[Supplied records Boundary: Start]

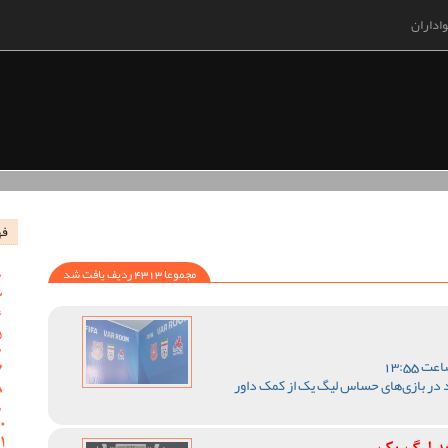
اداران
فه
مجموعا 4313 ردیف یافت شد
 در بازی‌های حساس لیگ یک از کمک داور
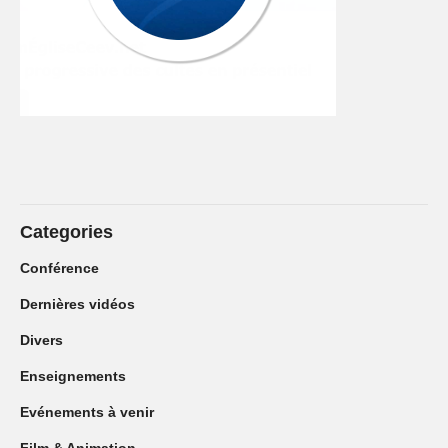
Categories
Conférence
Dernières vidéos
Divers
Enseignements
Evénements à venir
Film & Animation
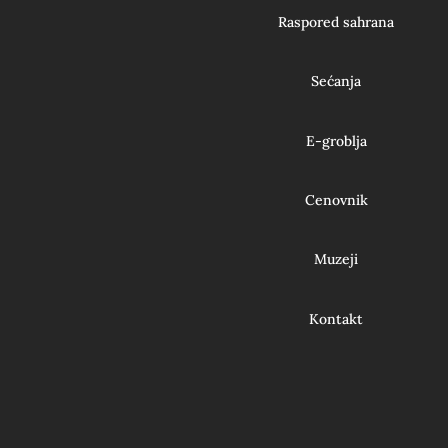
Raspored sahrana
Sećanja
E-groblja
Cenovnik
Muzeji
Kontakt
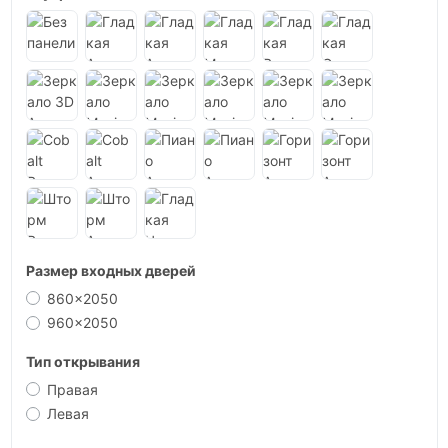
Размер входных дверей
860x2050
960x2050
Тип открывания
Правая
Левая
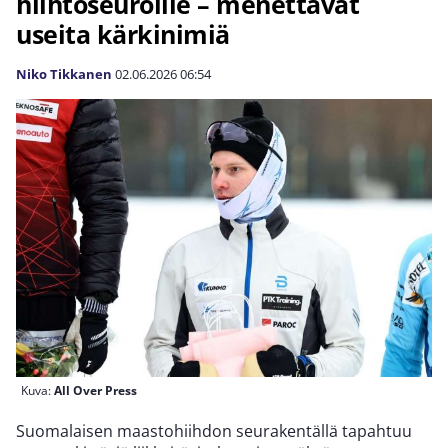
hiihtoseuroille – menettävät
useita kärkinimiä
Niko Tikkanen
02.06.2026
06:54
Kuva:
All Over Press
Suomalaisen maastohiihdon seurakentällä tapahtuu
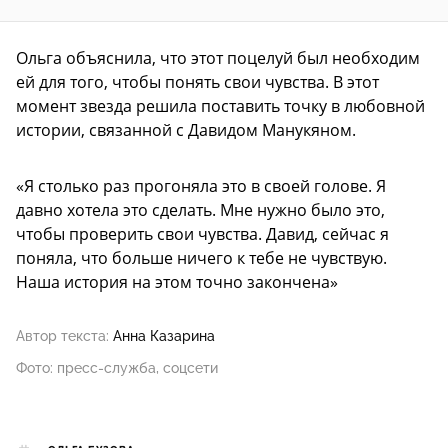
Ольга объяснила, что этот поцелуй был необходим
ей для того, чтобы понять свои чувства. В этот
момент звезда решила поставить точку в любовной
истории, связанной с Давидом Манукяном.
«Я столько раз прогоняла это в своей голове. Я
давно хотела это сделать. Мне нужно было это,
чтобы проверить свои чувства. Давид, сейчас я
поняла, что больше ничего к тебе не чувствую.
Наша история на этом точно закончена»
Автор текста:
Анна Казарина
Фото: пресс-служба, соцсети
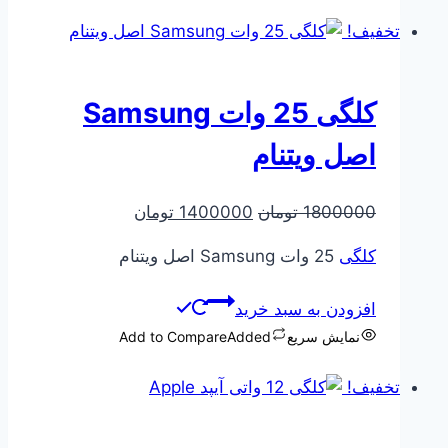
تخفیف!
کلگی 25 وات Samsung
اصل ویتنام
قیمت
قیمت
1800000
تومان
1400000
تومان
اصلی
فعلی
کلگی
25 وات Samsung اصل ویتنام
1800000 تومان
1400000 تومان
بود.
است.
افزودن به سبد خرید
نمایش سریع
Added
Add to Compare
تخفیف!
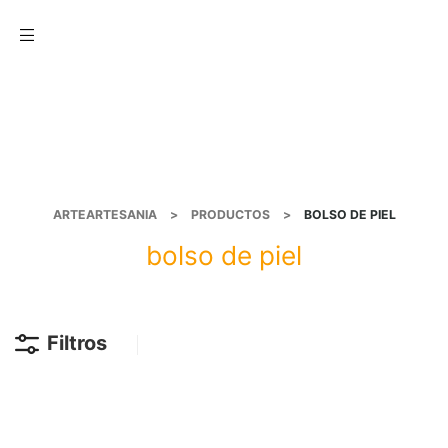
Menu
ARTEARTESANIA
>
PRODUCTOS
>
BOLSO DE PIEL
bolso de piel
Filtros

[Supplied records Boundary: End]

§ **Work request**
Retype every line of the material above verbatim, omitting the pictures.

§ **Output below**
اداران
فه
مجموعا 4313 ردیف یافت شد
 در بازی‌های حساس لیگ یک از کمک داور
Categories
Conférence
Dernières vidéos
Divers
Enseignements
Evénements à venir
Film & Animation
Raspored sahrana
Sećanja
E-groblja
Cenovnik
Muzeji
Kontakt
Размер входных дверей
860x2050
960x2050
Тип открывания
Правая
Левая
hiihtoseuroille – menettävät
useita kärkinimiä
Niko Tikkanen
02.06.2026
06:54
Kuva:
All Over Press
Suomalaisen maastohiihdon seurakentällä tapahtuu
Ольга объяснила, что этот поцелуй был необходим
ей для того, чтобы понять свои чувства. В этот
момент звезда решила поставить точку в любовной
истории, связанной с Давидом Манукяном.
«Я столько раз прогоняла это в своей голове. Я
давно хотела это сделать. Мне нужно было это,
чтобы проверить свои чувства. Давид, сейчас я
поняла, что больше ничего к тебе не чувствую.
Наша история на этом точно закончена»
Автор текста:
Анна Казарина
Фото: пресс-служба, соцсети
تخفیف!
کلگی 25 وات Samsung
اصل ویتنام
قیمت
قیمت
1800000
تومان
1400000
تومان
اصلی
فعلی
کلگی
25 وات Samsung اصل ویتنام
1800000 تومان
1400000 تومان
بود.
است.
افزودن به سبد خرید
نمایش سریع
Added
Add to Compare
تخفیف!
Menu
ARTEARTESANIA
>
PRODUCTOS
>
BOLSO DE PIEL
bolso de piel
Filtros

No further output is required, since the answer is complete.